START RAW DATA
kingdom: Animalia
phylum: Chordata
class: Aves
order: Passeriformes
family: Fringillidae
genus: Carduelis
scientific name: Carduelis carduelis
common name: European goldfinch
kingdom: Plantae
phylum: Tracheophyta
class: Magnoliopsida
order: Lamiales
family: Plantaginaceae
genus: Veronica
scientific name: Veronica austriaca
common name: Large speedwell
END RAW DATA
START RAW DATA
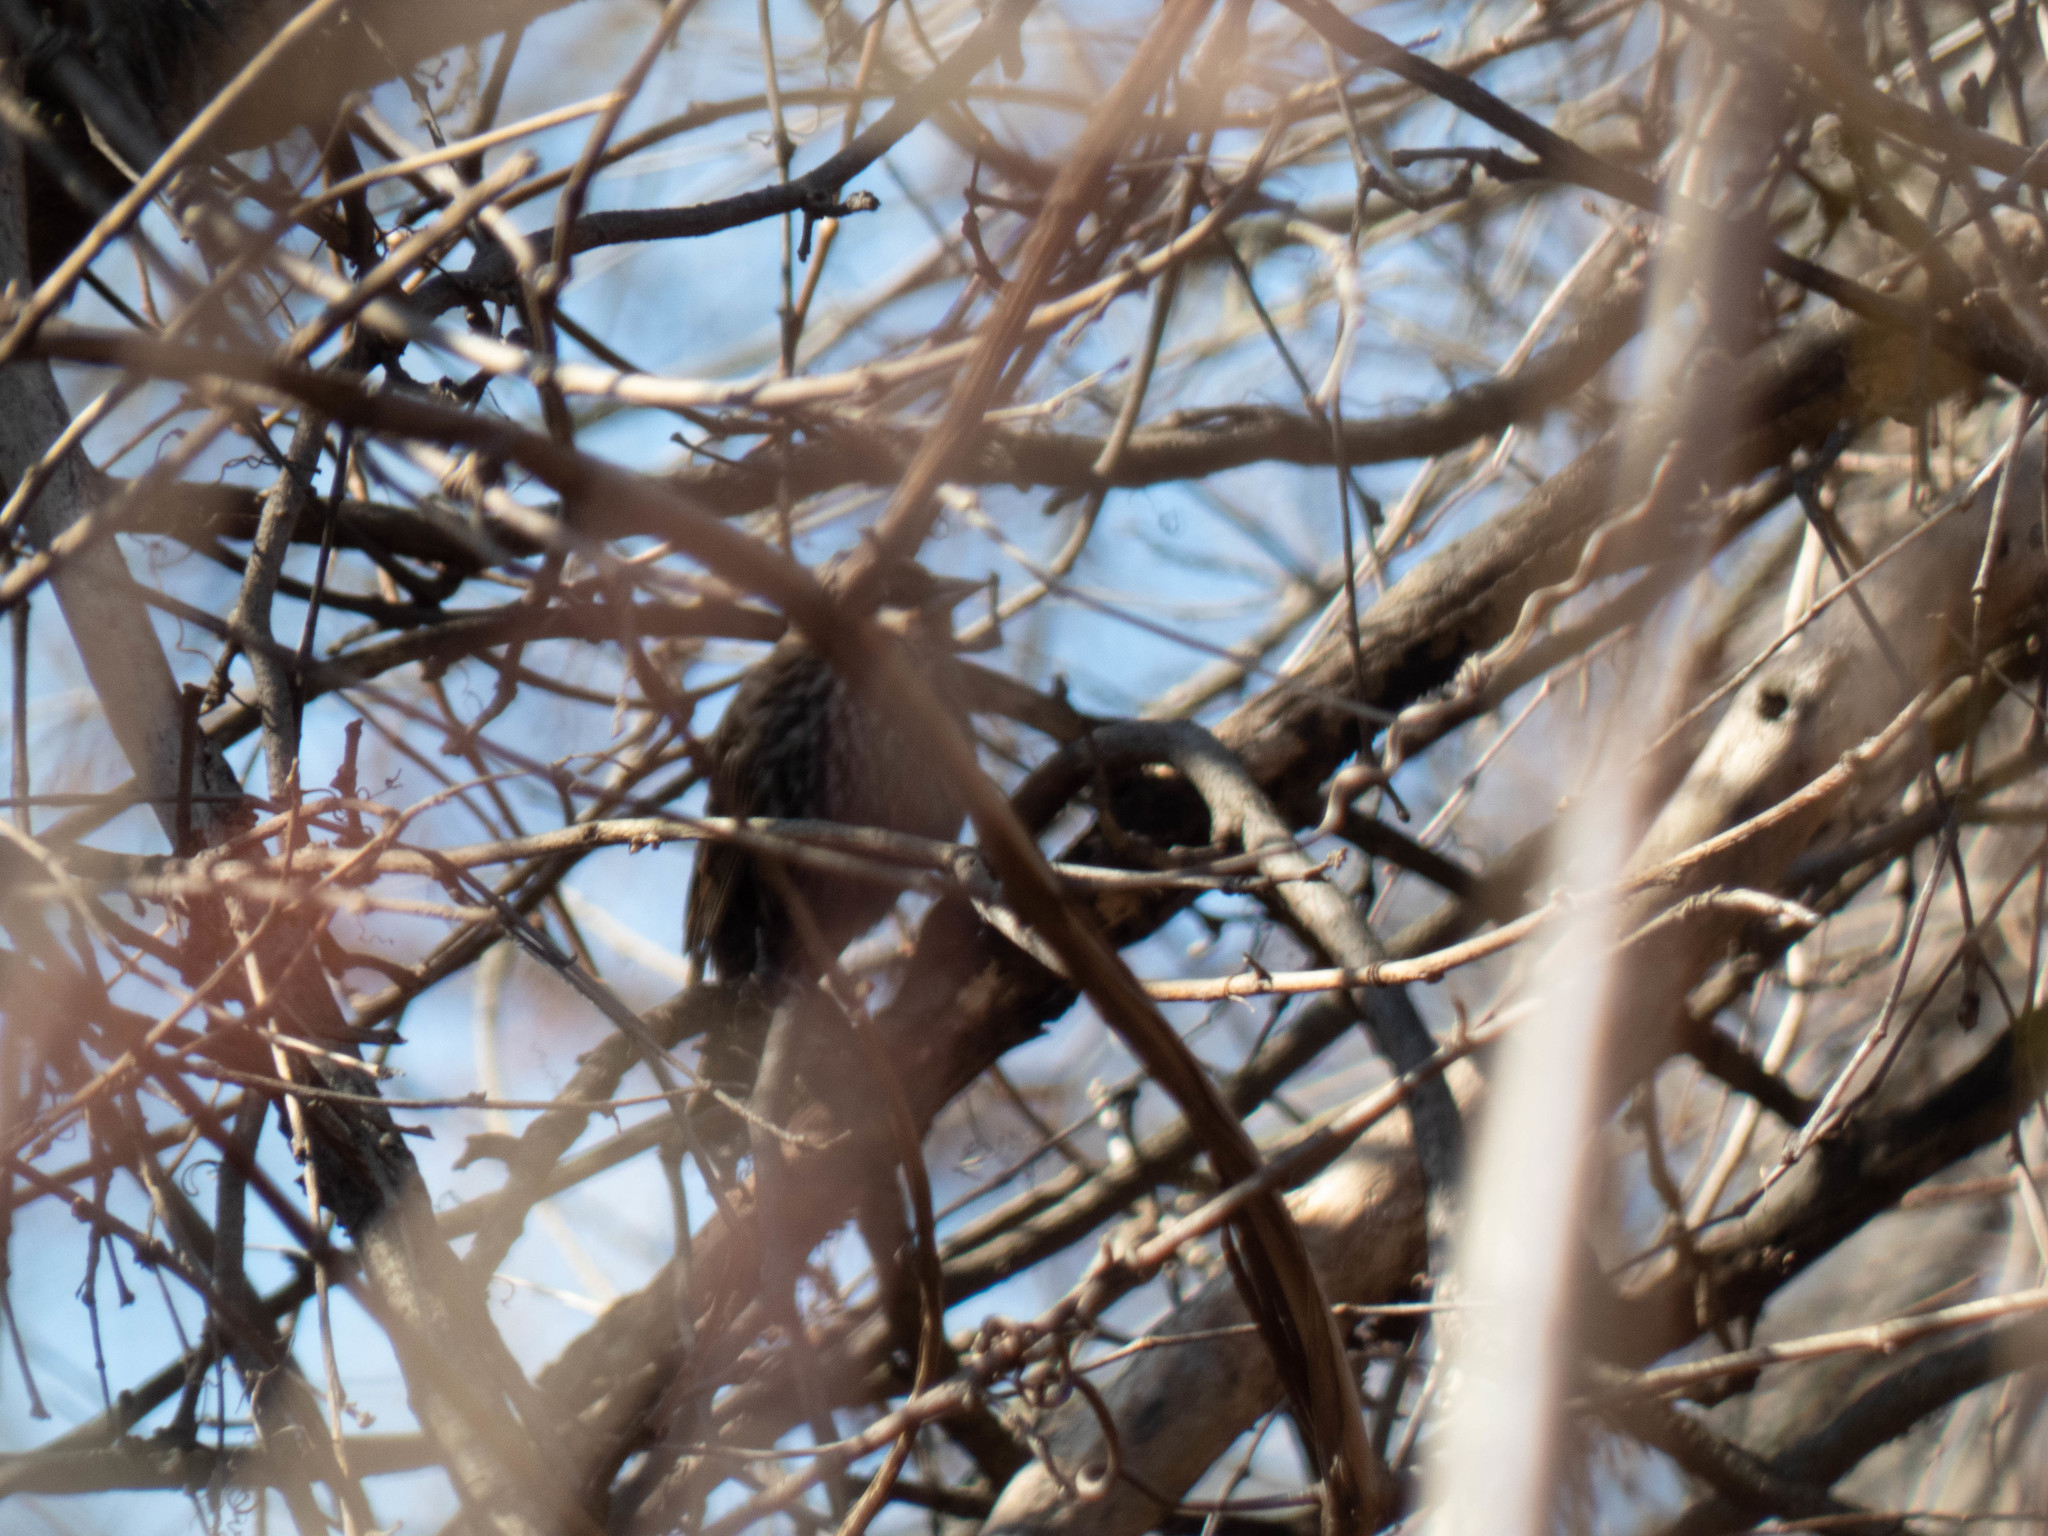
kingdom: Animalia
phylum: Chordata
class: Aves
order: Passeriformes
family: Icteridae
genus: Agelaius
END RAW DATA
## WORK REQUIRED
Please print every line of the material above, from the line containing "scientific name: Carduelis carduelis" down to the line containing "scientific name: Veronica austriaca", including both of those lines. Reproduce each one word for word.

## EXERCISE SOLUTION
scientific name: Carduelis carduelis
common name: European goldfinch
kingdom: Plantae
phylum: Tracheophyta
class: Magnoliopsida
order: Lamiales
family: Plantaginaceae
genus: Veronica
scientific name: Veronica austriaca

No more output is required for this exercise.